A truly unique environment
A crescent shape can be made out from the sky corresponding to the side of the Aa Valley and the plateau that rises above it from Helfaut to Racquinghem. This curve, ten kilometres long and one to two kilometres wide, separates the Lys Valley and the Aa Valley that it overhangs. The composition of the soil (chalky at the base of the plateau and acid at the highest point), the relief, and the presence of underground water are very diverse and complex in this relatively small area. All of these factors have created varied and quite remarkable vegetation featuring woods, grassland, and heathland. There are no other examples of this type of natural environment north of Paris.

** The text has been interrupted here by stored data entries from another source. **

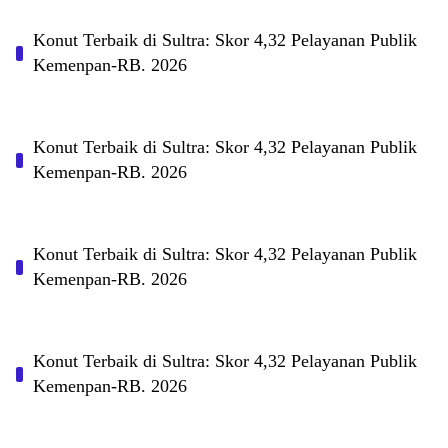
Konut Terbaik di Sultra: Skor 4,32 Pelayanan Publik
Kemenpan-RB. 2026
Konut Terbaik di Sultra: Skor 4,32 Pelayanan Publik
Kemenpan-RB. 2026
Konut Terbaik di Sultra: Skor 4,32 Pelayanan Publik
Kemenpan-RB. 2026
Konut Terbaik di Sultra: Skor 4,32 Pelayanan Publik
Kemenpan-RB. 2026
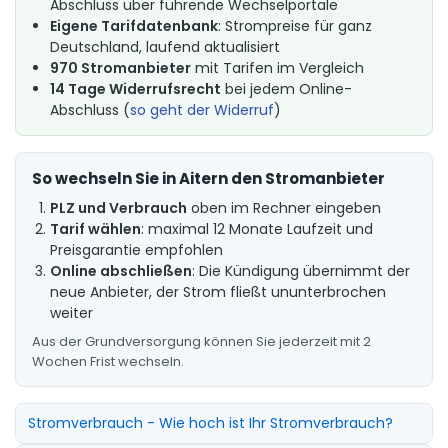
Abschluss über führende Wechselportale
Eigene Tarifdatenbank
: Strompreise für ganz
Deutschland, laufend aktualisiert
970 Stromanbieter
mit Tarifen im Vergleich
14 Tage Widerrufsrecht
bei jedem Online-
Abschluss (
so geht der Widerruf
)
So wechseln Sie in Aitern den Stromanbieter
PLZ und Verbrauch
oben im Rechner eingeben
Tarif wählen
: maximal 12 Monate Laufzeit und
Preisgarantie empfohlen
Online abschließen
: Die Kündigung übernimmt der
neue Anbieter, der Strom fließt ununterbrochen
weiter
Aus der Grundversorgung können Sie jederzeit mit 2
Wochen Frist wechseln.
Stromverbrauch - Wie hoch ist Ihr Stromverbrauch?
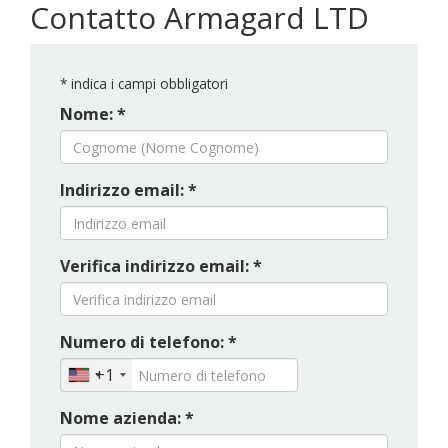
Contatto Armagard LTD
*
indica i campi obbligatori
Nome: *
Indirizzo email: *
Verifica indirizzo email: *
Numero di telefono: *
+1
Nome azienda: *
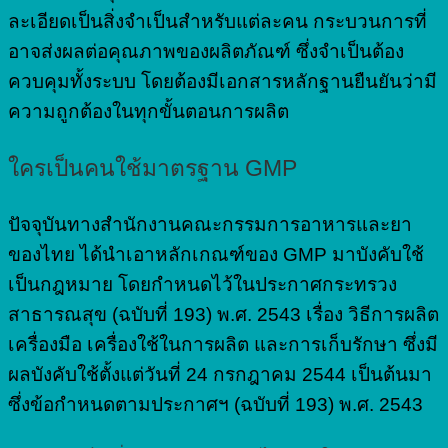
ละเอียดเป็นสิ่งจำเป็นสำหรับแต่ละคน กระบวนการที่
อาจส่งผลต่อคุณภาพของผลิตภัณฑ์ ซึ่งจำเป็นต้อง
ควบคุมทั้งระบบ โดยต้องมีเอกสารหลักฐานยืนยันว่ามี
ความถูกต้องในทุกขั้นตอนการผลิต
ใครเป็นคนใช้มาตรฐาน GMP
ปัจจุบันทางสำนักงานคณะกรรมการอาหารและยา
ของไทย ได้นำเอาหลักเกณฑ์ของ GMP มาบังคับใช้
เป็นกฎหมาย โดยกำหนดไว้ในประกาศกระทรวง
สาธารณสุข (ฉบับที่ 193) พ.ศ. 2543 เรื่อง วิธีการผลิต
เครื่องมือ เครื่องใช้ในการผลิต และการเก็บรักษา ซึ่งมี
ผลบังคับใช้ตั้งแต่วันที่ 24 กรกฎาคม 2544 เป็นต้นมา
ซึ่งข้อกำหนดตามประกาศฯ (ฉบับที่ 193) พ.ศ. 2543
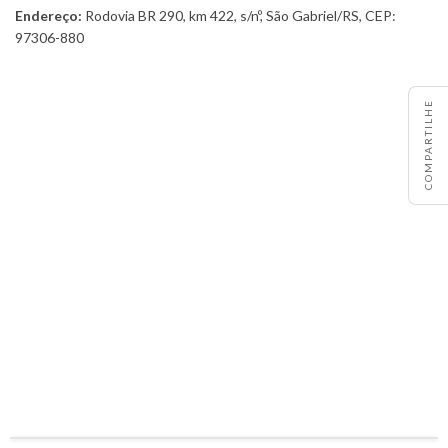
Endereço:
Rodovia BR 290, km 422, s/nº, São Gabriel/RS, CEP:
97306-880
COMPARTILHE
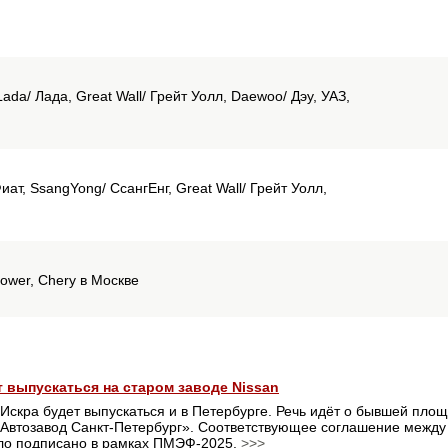
ada/ Лада, Great Wall/ Грейт Уолл, Daewoo/ Дэу, УАЗ,
иат, SsangYong/ СсангЕнг, Great Wall/ Грейт Уолл,
Hower, Chery в Москве
ет выпускаться на старом заводе Nissan
Искра будет выпускаться и в Петербурге. Речь идёт о бывшей площ
Автозавод Санкт-Петербург». Соответствующее соглашение между
ло подписано в рамках ПМЭФ-2025.
>>>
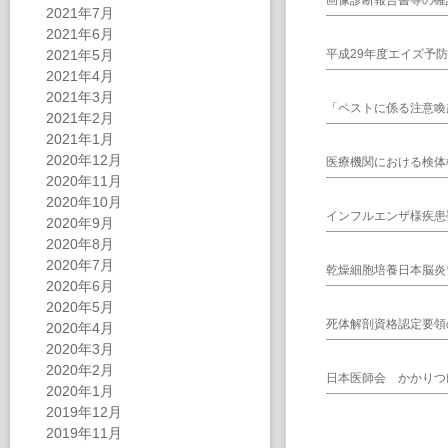
画像診断報告書等の確
2021年7月
2021年6月
2021年5月
平成29年度エイズ予
2021年4月
2021年3月
「ペストに係る注意喚
2021年2月
2021年1月
2020年12月
医療機関における検体
2020年11月
2020年10月
インフルエンザ様疾患
2020年9月
2020年8月
2020年7月
乾燥細胞培養日本脳炎
2020年6月
2020年5月
死体解剖資格認定要領
2020年4月
2020年3月
2020年2月
日本医師会 かかりつ
2020年1月
2019年12月
2019年11月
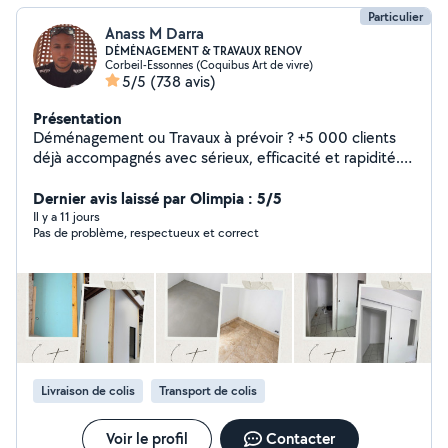
Particulier
Anass M Darra
DÉMÉNAGEMENT & TRAVAUX RENOV
Corbeil-Essonnes (Coquibus Art de vivre)
5/5
(738 avis)
Présentation
Déménagement ou Travaux à prévoir ? +5 000 clients
déjà accompagnés avec sérieux, efficacité et rapidité.
Intervention rapide 7j/7 24h/24 Prix adaptés à tous les
budgets. Devis GRATUIT et rapide au 06-95-92-79-02
Dernier avis laissé par Olimpia : 5/5
À très vite !
Il y a 11 jours
Pas de problème, respectueux et correct
Livraison de colis
Transport de colis
Voir le profil
Contacter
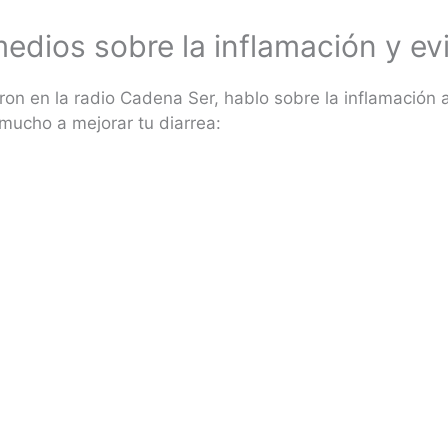
dios sobre la inflamación y evit
ron en la radio Cadena Ser, hablo sobre la inflamació
 mucho a mejorar tu diarrea:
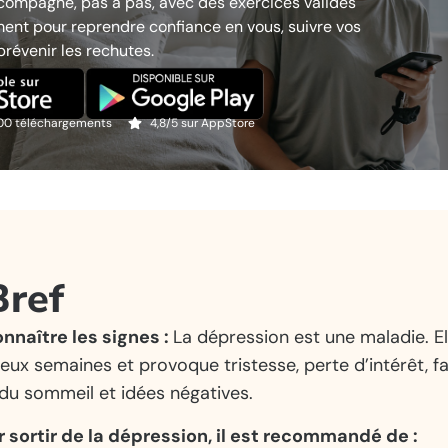
compagne, pas à pas, avec des exercices validés
ment pour reprendre confiance en vous, suivre vos
prévenir les rechutes.
000 téléchargements
4,8/5 sur AppStore
Bref
onnaître les signes :
La dépression est une maladie. El
eux semaines et provoque tristesse, perte d’intérêt, fa
du sommeil et idées négatives.
ur sortir de la dépression, il est recommandé de :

The heathland plateau was awarded the status of Zone Naturelle d’Intérêt Écologique, Faunistique et Floristique [Natural Area of Importance for Ecology, Fauna and Flora] (ZNIEFF) in the eighties and a “Réserve Naturelle volontaire” (Voluntary Nature Reserve) then Regional Nature Reserve in 2009. 500 species of plants and 450 different types of mushrooms can be found on this plateau. Ponds and man-made lakes are home to specific aquatic vegetation such as pondweed. This whole environmental mosaic combined with the presence of bunkers forms a choice habitat for rare or threatened species. Various types of bats have settled here including the pond bat (considered to be the rarest type of bat in France), a hundred species of birds thirty of which 30 are threatened such as common linnet, 13 species of amphibians and reptiles including the European tree frog and the northern crested newt as well as almost 500 species of insects including five rare types of butterfly and three types of dragonfly threatened.
From west to east, the heathland provides a variety of landscapes. In Helfaut and Wizerne, on the two facets of the Regional Nature Reserve can be easily made out. Chalk dominates at the base of the plateau with plants associated with it such as the fragrant orchid. “La coupole” can be found underneath this chalk. The presence of this blockhouse led to very heavy bombing which in turn created ponds and depressions on this site. In Blendecques, since the end of pastoralism (moving herds to new pastures), the plateau has gradually been covered with birches again. There is very little heather moorland remaining, lost between the ponds and trees. The work and management undertaken by Eden 62 is helping restore this heathland and rediscover these landscapes and flora once a major feature of this area. A little further east, in the Heuringhem area, in a locality called “le bibrou”, grassy meadows stretch out endlessly punctuated only by common gorse. This plant whose flowers give off the scent of coconut every spring quickly regained control of this meadow as soon as horses and cows – here most of the year – have moved on. The largest wooded area is situated in Racquinghem and Wardrecques. However, some clearings are home to the petty whin, a discrete thorny plant protected in our region.
A strategic headland
The strategic position of the “plateau des Landes de Blendecques “in Heuringhem, viewpoint of the River Aa and the Audomarois area has resulted in this being, for many centuries, a key strategic site for the different generations of the French army who set up camp there and undertake military exercises. “La Colonne du Duc d'Orléans” (The Duke of Orleans Column) bears witness to this period when several thousand soldiers were stationed in this location. If you take your time to hunt down the best position the views of the Aa Valley et Saint-Omer are breathtaking. With regard to fragile natural environments, the whole “plateau des lands” nature reserve is managed and enhanced by the Department through Eden62, a body run by the General Council and local Municipalities.